私たちが友だちをつくるのは、こうした対話が心地良いからです。

「一貫性」とは、時間をつくり、信頼を獲得し、自分から行動を起こすことです。楽しい時間を過ごすだけでは、必ずしも友情にはつながりません。繰り返し体験を共有する「一貫性」が必要になります。

思い出をつくりたければ、お互いに時間をつくって顔を合わせるしかありません。一貫性がなければ、信頼も生まれません。

「脆弱性」とは、素の自分をさらけ出し、必要ならば非を認め、許したり、謝罪したりするタイミングを知っていることです。
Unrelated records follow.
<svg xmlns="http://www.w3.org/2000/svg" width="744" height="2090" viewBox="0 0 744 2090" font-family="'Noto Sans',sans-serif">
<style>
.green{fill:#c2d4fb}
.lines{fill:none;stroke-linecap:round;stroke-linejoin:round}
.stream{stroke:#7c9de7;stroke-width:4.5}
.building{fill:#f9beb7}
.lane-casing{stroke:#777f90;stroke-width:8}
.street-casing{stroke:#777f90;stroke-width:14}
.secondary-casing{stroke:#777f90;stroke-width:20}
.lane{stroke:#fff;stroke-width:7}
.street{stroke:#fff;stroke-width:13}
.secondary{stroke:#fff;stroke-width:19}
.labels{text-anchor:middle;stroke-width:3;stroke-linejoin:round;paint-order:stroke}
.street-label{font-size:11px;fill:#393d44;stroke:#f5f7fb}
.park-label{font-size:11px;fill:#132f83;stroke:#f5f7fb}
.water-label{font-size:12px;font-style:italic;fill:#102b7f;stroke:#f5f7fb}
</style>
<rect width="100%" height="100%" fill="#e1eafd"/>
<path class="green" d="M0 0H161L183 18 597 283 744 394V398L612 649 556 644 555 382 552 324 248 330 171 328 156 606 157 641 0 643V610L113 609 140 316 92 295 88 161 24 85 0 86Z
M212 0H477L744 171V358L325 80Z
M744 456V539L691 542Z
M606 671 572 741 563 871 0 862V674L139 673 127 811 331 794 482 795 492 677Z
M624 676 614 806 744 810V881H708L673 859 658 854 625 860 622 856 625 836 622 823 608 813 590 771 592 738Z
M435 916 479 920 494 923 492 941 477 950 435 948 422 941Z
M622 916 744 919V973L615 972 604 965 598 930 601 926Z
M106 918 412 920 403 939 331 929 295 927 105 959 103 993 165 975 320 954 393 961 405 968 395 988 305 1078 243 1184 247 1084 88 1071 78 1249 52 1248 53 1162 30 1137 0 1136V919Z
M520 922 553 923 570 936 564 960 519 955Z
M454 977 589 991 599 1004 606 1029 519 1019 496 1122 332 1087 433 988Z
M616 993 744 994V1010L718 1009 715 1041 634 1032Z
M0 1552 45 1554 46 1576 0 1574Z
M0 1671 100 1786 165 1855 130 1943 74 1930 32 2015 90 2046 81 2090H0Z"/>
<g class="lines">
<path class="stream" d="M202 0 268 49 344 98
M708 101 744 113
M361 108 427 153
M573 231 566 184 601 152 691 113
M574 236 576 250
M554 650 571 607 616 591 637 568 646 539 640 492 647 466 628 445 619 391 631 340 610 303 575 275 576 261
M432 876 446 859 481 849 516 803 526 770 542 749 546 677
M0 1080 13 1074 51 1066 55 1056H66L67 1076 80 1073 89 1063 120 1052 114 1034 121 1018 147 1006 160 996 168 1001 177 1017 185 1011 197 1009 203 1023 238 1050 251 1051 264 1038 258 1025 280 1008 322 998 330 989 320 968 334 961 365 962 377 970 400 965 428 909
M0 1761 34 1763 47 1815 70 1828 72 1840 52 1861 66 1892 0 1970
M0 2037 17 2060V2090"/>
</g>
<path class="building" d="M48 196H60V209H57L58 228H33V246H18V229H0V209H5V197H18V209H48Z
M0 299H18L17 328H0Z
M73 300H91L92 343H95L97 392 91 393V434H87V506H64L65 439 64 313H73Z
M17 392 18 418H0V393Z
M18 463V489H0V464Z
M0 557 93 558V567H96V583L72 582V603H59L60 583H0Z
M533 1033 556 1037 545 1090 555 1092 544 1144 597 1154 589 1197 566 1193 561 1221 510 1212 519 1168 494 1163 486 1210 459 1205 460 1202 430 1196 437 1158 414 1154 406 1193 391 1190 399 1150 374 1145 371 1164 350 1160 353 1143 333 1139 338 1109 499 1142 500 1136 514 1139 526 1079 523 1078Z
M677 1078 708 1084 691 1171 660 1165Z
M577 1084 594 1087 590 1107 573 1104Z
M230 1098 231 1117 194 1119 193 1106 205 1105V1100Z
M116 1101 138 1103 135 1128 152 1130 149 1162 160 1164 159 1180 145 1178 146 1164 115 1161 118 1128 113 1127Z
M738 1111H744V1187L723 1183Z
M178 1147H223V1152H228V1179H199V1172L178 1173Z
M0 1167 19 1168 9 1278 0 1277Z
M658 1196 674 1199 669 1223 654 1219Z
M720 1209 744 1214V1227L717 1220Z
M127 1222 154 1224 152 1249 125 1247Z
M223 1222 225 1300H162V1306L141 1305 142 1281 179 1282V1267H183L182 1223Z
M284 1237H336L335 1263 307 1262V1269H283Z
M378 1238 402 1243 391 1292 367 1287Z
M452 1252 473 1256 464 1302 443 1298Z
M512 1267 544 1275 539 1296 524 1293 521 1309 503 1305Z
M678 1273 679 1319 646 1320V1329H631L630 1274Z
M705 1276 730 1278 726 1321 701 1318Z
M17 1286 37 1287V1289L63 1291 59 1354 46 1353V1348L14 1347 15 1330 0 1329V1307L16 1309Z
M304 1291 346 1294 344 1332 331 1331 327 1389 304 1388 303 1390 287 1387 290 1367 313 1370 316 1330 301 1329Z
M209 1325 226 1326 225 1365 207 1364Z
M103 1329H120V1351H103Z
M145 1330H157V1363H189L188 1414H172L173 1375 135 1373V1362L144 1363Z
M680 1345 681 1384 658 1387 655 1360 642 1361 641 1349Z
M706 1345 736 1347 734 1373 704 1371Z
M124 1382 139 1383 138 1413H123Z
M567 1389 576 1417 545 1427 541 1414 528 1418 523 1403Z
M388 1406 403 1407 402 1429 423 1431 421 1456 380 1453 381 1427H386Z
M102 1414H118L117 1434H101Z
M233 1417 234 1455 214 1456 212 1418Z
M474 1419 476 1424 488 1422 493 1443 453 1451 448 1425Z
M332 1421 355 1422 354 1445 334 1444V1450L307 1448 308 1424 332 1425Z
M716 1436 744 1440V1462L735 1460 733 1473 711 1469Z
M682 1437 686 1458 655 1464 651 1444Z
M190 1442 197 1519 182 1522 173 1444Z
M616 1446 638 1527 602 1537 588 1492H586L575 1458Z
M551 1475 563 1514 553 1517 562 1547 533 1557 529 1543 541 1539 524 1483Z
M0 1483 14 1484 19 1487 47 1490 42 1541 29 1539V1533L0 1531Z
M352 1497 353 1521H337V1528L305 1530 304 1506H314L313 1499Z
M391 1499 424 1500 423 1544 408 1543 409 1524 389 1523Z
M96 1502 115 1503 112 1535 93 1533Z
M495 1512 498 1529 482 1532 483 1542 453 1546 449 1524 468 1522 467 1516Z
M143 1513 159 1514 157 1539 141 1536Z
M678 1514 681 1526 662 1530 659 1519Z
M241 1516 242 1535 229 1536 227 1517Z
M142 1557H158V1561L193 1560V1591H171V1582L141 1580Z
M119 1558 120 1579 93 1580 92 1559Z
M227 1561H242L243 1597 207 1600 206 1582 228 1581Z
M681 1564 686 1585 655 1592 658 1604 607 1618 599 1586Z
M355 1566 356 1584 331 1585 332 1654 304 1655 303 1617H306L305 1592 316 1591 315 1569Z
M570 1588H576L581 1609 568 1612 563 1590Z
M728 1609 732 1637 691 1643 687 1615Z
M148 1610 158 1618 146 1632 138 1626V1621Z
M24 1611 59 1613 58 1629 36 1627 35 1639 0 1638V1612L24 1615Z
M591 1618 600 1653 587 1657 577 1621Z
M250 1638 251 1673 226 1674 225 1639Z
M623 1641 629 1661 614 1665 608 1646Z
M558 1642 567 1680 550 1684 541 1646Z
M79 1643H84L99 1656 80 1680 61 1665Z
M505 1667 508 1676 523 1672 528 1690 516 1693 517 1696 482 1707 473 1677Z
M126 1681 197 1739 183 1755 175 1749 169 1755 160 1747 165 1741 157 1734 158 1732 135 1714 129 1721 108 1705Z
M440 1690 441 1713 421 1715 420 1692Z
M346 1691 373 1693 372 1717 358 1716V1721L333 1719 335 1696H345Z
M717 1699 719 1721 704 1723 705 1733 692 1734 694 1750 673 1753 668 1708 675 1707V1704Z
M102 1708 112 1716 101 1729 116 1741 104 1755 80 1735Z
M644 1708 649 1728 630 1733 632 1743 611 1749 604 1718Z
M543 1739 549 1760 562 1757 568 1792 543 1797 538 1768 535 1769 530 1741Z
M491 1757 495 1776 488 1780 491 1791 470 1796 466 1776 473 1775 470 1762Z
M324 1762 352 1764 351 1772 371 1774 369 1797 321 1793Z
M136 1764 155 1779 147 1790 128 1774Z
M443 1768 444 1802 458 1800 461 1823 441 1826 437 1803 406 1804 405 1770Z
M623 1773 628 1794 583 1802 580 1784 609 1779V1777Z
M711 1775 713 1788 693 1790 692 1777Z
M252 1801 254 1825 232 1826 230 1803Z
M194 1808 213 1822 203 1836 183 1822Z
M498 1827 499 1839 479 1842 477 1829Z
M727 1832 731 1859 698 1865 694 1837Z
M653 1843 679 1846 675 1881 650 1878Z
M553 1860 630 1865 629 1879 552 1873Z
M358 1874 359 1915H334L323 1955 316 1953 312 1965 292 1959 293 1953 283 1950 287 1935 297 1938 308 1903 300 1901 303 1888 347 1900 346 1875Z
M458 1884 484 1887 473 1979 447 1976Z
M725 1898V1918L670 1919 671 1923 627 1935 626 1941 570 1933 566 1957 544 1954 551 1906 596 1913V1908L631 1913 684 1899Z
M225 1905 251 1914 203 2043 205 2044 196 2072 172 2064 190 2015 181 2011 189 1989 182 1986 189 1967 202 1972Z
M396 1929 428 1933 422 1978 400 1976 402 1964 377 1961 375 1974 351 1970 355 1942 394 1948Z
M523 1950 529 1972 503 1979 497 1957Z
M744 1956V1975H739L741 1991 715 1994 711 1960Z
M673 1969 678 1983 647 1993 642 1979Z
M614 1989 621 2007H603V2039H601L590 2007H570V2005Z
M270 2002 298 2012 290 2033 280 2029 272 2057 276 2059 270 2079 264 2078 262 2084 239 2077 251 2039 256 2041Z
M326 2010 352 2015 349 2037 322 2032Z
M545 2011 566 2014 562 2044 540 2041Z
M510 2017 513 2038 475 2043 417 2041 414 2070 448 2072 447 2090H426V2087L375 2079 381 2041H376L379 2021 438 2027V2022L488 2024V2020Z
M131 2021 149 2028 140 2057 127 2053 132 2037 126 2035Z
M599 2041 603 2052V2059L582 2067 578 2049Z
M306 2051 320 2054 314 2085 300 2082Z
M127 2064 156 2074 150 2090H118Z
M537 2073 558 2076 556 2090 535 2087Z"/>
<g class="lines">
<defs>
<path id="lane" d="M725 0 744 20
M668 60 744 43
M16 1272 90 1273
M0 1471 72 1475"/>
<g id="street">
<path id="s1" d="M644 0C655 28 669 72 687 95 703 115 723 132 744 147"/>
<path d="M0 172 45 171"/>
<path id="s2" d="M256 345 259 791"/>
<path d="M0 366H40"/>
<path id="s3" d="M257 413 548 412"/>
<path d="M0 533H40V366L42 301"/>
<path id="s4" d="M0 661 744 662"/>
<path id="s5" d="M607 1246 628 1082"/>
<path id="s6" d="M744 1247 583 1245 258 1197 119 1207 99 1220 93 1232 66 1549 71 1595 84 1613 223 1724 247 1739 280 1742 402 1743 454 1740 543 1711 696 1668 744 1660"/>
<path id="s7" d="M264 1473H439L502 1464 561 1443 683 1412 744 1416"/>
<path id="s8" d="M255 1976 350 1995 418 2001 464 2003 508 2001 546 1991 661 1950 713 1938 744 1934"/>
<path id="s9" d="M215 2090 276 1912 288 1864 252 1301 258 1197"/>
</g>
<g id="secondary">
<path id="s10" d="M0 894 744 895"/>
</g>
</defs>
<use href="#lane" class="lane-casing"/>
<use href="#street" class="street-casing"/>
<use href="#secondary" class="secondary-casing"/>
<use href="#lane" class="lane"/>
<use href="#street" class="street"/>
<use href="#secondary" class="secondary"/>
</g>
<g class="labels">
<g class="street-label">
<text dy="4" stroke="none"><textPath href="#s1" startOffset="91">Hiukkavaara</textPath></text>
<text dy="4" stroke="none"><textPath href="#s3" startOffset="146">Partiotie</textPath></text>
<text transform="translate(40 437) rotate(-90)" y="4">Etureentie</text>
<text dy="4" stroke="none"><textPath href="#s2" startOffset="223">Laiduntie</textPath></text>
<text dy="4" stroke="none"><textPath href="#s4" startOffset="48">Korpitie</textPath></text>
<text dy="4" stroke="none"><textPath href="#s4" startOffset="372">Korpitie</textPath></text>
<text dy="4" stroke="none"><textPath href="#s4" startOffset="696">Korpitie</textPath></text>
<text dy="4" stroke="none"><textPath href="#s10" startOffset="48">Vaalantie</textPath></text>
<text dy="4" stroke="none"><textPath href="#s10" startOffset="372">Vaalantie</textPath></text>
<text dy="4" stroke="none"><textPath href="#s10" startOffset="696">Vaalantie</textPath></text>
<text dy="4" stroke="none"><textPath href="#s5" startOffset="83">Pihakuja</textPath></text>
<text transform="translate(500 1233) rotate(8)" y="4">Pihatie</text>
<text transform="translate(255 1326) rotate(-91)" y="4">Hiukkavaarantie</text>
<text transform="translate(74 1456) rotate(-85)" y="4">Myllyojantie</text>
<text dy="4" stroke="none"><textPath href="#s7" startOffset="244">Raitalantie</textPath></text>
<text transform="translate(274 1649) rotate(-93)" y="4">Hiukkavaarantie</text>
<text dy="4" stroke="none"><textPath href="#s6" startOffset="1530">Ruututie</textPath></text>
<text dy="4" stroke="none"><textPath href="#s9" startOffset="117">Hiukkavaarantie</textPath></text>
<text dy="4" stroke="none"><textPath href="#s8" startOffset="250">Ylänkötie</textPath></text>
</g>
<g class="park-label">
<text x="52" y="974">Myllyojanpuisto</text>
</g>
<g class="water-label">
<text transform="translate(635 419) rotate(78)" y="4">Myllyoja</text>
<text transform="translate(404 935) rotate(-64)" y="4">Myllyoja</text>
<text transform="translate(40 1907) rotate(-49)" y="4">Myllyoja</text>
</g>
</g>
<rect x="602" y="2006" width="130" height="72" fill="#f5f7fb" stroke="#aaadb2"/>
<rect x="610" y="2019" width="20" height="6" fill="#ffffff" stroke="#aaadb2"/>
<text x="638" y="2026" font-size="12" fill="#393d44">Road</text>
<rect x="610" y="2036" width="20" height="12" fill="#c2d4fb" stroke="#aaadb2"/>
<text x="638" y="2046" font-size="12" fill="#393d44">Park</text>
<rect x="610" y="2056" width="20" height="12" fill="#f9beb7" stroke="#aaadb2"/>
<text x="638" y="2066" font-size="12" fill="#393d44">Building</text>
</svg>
お互いの性格を理解し、相手の反応を予測できることです。関係が密であればあるほど、批判を恐れずに弱みをさらけ出せます。

研究者によって言葉は違いますが、この3つがどの友人関係にも当てはまる、核となる要素です。


最後の「脆弱性」ですが、職場で弱みを見せるのは難しいケースもありそうですね。



「脆弱性」は段階的に実施されるもので、一気にすべてをさらけ出すわけではないと知っておくと良いでしょう。

安心で信頼できる職場環境をつくろうとしているならば、この点は特に重要です。

「積極性」と「一貫性」も交えて、相手に見せられる弱い部分も少しずつ増えていき、時間と共に「脆弱性」も増加していきます。
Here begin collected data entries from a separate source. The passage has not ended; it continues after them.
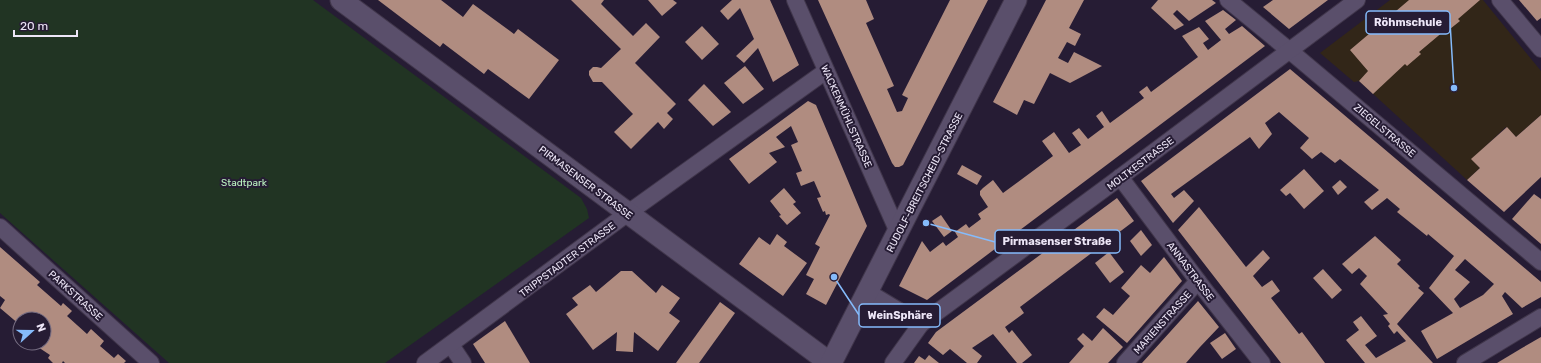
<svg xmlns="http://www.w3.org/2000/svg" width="1541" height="363" font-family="Rubik,sans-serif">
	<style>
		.education { fill: #322618 }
		.green { fill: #213423 }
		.building { fill: #b08c80; fill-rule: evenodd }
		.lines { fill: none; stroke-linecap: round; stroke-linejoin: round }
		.minor-casing { stroke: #40364b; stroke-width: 18 }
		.tertiary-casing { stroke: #40364b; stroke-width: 23 }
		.minor { stroke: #5a4f6b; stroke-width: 16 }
		.tertiary { stroke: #5a4f6b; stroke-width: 21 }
		.labels { text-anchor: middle; stroke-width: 4; stroke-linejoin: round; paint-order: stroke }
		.street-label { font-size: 10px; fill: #ede6f7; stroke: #261c34 }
		.park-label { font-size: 10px; fill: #bcf5c1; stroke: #261c34 }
		.leader { fill: none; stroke: #85bbfb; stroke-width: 1.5 }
		.callout-dot { fill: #85bbfb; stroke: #261c34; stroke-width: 1.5 }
		.callout { fill: #261c34; stroke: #85bbfb; stroke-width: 1.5 }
		.callout-label { font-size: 11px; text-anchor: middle; font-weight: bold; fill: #ede6f7 }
	</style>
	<rect width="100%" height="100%" fill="#261c34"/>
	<polygon class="education" points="1390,0 1483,0 1541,71 1541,115 1516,137 1506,127 1472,159 1480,168 1467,180 1359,81 1354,82 1320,53"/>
	<polygon class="green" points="0,0 313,0 581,198 587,209 589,218 385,363 169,363 0,213"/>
	<g class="building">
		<polygon points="378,0 441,0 463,17 473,4 514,34 518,29 559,60 529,99 488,69 484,74 443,43 440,47"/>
		<polygon points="571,0 604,0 601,4 633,36 646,23 660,37 635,63 676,104 667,113 673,119 664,129 658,122 631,149 614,132 633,114 602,82 593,82 589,75 589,71 593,67 597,67 601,68 621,49"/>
		<polygon points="648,0 673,0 677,3 662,16"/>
		<polygon points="732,0 770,0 799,65 773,82 758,48 744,63 736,56 754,39 740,8 728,20 720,11"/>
		<polygon points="818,0 866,0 874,19 866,23 894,86 887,89 897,112 902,111 908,98 902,95 950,0 988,0 903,165 899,167 895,167 892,163"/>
		<polygon points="1046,0 1084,0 1069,28 1081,34 1075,46 1067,42 1058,58 1068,63 1074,52 1102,66 1070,83 1050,73 1034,104 1024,100 1017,115 993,102"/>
		<polygon points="1158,0 1212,0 1216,3 1189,21 1177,10 1173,14 1184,25 1175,30 1151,8"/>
		<polygon points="1273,0 1328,0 1289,29 1263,7"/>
		<polygon points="1409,0 1480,0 1458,19 1460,21 1445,33 1444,31 1419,52 1421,54 1407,66 1405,64 1373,94 1359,81 1368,71 1350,50 1376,28 1374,27 1387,16 1389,17"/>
		<polygon points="1519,0 1541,0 1541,18 1537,21"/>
		<polygon points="1223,10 1236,20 1225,29 1229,34 1242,26 1265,46 927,300 899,286 922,241 930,252 943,242 946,246 958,237 955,232 966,224 969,228 981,219 978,214 988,207 980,195 980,191 983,188 993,180 1003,193 1053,156 1042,141 1054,132 1069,153 1081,145 1072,133 1079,128 1088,139 1104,127 1096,116 1102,111 1110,123 1144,98 1139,92 1147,86 1151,92 1198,57 1182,36 1199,27 1209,39 1203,43 1208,50 1221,40 1205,21"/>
		<polygon points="702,26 719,44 702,60 685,42"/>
		<polygon points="745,66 764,89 743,104 724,83"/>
		<path d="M1290,69L1541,282V297L1522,308L1505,292L1502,296L1513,314L1437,359L1421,331L1453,313L1429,288L1454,256L1428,234L1427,236L1397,212L1400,209L1387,198L1372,210L1364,202L1379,190L1340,159L1335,163L1321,152L1312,159L1300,148L1309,138L1279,112L1265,123L1272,134L1259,149L1250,137L1171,194L1174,198L1184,190L1194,201L1173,223L1141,181ZM1465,259L1494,284L1483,295L1460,308L1454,299L1470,282L1455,270Z"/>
		<polygon points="704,84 731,112 713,126 688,100"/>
		<polygon points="808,101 816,105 867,226 826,305 806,294 814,279 806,275 820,247 815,244 830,215 829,214 826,215 825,211 823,212 817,198 821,197 814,181 801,186 796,173 802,171 791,145 798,142 791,126 776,137 785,147 769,153 777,162 749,184 729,159"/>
		<polygon points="1541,115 1541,177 1504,212 1467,180 1480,168 1471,159 1507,127 1516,137"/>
		<polygon points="962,165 982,176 977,185 957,174"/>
		<polygon points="1304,169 1324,191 1304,209 1290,193 1286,196 1280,190"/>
		<polygon points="1340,180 1347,187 1338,195 1332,187"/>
		<polygon points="784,188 796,202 793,204 801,213 787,225 779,216 781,215 770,201"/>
		<polygon points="1534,194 1541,199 1541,244 1512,219"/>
		<polygon points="1117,198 1134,221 1020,307 1024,313 1005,327 1009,333 1012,330 1032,355 1022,363 1017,363 993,334 972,348 982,356 977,363 967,363 950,349 943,355 928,343 936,332"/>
		<polygon points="1199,207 1246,267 1263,250 1270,258 1253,276 1262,287 1272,280 1280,291 1271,298 1299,334 1302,332 1325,363 1281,363 1178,230"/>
		<polygon points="941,215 952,231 944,237 932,221"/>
		<polygon points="1141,230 1152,245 1141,256 1130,241"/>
		<polygon points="777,234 787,242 784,246 807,263 783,296 739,264 759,237 770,245"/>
		<polygon points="1375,236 1401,260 1397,264 1420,286 1418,288 1424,293 1397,324 1433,363 1365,363 1346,340 1359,330 1353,322 1361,316 1377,336 1365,345 1376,358 1406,341 1397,331 1394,334 1388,326 1390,324 1383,315 1388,314 1360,284 1367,276 1359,268 1352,274 1342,264"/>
		<polygon points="0,247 40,282 37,285 61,306 63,303 72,311 67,316 87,334 91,329 104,341 100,346 114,358 118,354 126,361 124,363 65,363 63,361 62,363 53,363 48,358 50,355 32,343 44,343 44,319 20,319 20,325 0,308 5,300 0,296"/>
		<polygon points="1109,252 1124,272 1110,283 1095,263"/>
		<polygon points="1164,257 1182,281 1127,343 1096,317 1104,308 1113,315 1130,296 1121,288 1141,265 1150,273"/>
		<polygon points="1323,269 1342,290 1332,299 1313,278"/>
		<polygon points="621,271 632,271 656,293 662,285 680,298 669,313 680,321 658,351 634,332 633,352 616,351 617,332 593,350 566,314 578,305 572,298 590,285 596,292"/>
		<polygon points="1198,301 1219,327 1200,347 1186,363 1142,363"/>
		<polygon points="720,302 735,313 699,363 676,363"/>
		<polygon points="505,321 530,363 485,363 473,344"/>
		<polygon points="20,328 20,340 14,335"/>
		<polygon points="1103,328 1123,347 1108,363 1069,363 1084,346 1077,339 1083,333 1092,341"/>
		<polygon points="1225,333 1236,349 1222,359 1210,343"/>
		<polygon points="1541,337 1541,363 1497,363 1522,348"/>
		<polygon points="929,355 939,363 914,363 919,356 925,360"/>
	</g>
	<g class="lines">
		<g class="minor-casing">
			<g id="minor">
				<polyline points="795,0 898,232"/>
				<polyline points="1228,0 1290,51 1541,262"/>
				<polyline points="1500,0 1541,49"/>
				<polyline points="1120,177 1204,289 1262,363"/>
				<polyline points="0,227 151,363"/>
				<polyline points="868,292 921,324 1111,184 1357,0"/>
				<polyline points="451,345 463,363"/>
				<polyline points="425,363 628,213 826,71"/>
				<polyline points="893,363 921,324"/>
				<polyline points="1125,363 1198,281"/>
				<polyline points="1465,363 1541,317"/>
			</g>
		</g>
		<g class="tertiary-casing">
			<g id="tertiary">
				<polyline points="341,0 830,363"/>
				<polyline points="831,363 1016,0"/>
			</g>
		</g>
		<use href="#minor" class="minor"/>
		<use href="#tertiary" class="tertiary"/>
	</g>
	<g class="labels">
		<g class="street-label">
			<text transform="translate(847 116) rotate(66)" y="4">WACKENMÜHLSTRASSE</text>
			<text transform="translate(1385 130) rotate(40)" y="4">ZIEGELSTRASSE</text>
			<text transform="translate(1140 163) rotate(-37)" y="4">MOLTKESTRASSE</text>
			<text transform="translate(586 182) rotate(37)" y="4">PIRMASENSER STRASSE</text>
			<text transform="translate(924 182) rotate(-63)" y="4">RUDOLF-BREITSCHEID-STRASSE</text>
			<text transform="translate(567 259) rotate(-37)" y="4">TRIPPSTADTER STRASSE</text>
			<text transform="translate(1191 271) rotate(53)" y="4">ANNASTRASSE</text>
			<text transform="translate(76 295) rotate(42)" y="4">PARKSTRASSE</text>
			<text transform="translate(1162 322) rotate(-48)" y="4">MARIENSTRASSE</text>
		</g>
		<g class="park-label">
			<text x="244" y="186">Stadtpark</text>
		</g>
	</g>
	<path class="leader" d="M1454 88L1450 22M926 223L995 242M834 277L859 315"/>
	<g class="callout-dot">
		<circle cx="1454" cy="88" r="4"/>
		<circle cx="926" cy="223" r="4"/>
		<circle cx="834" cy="277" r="4"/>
	</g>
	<g class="callout">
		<rect x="1366" y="11" width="84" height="23" rx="4"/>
		<rect x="995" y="230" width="125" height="23" rx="4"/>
		<rect x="859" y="304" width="81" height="23" rx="4"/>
	</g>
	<g class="callout-label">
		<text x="1408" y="26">Röhmschule</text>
		<text x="1057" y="245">Pirmasenser Straße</text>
		<text x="900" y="319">WeinSphäre</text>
	</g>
	<g transform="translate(32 331) rotate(69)"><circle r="19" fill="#261c34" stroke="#766d82"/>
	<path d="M0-3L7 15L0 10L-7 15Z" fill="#85bbfb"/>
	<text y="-6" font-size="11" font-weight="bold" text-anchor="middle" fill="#ede6f7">N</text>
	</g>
	<path d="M14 30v6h63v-6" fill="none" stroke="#ede6f7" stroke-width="2"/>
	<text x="20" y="30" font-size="12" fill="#ede6f7" stroke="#261c34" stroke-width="3" paint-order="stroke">20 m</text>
</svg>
和やかな対話はできるとしても、職場では「持ち出さないほうが無難だ」ととらえられる話題もたくさんあります。

たとえば給与、昇進、政治、宗教、恋愛関係といった話題をタブー視するのは古い考え方ですか?


どれだけ親しい間柄でも、不適切な話題はあります。

内容によって相談相手を変えた方がいい場合もありますが、だからといって、給与のような話題を常にタブー視する必要もないと思います。

「脆弱性」にとって一番大切なのは、「積極性」と組み合わせることです。

もしあなたが給与の話をするなら、自慢話だけで終わらせてはいけません。少なくとも相手の気分が良くなるような話し方をしましょう。

自分の収入が相手よりも高いとしたら、相手が昇給する方法を一緒に考えれば、絆が深まりキャリアにも繋がるかも知れません。情報の開示がゴールではなく、話が終わった時に、お互いの気分が晴れていることが大切です。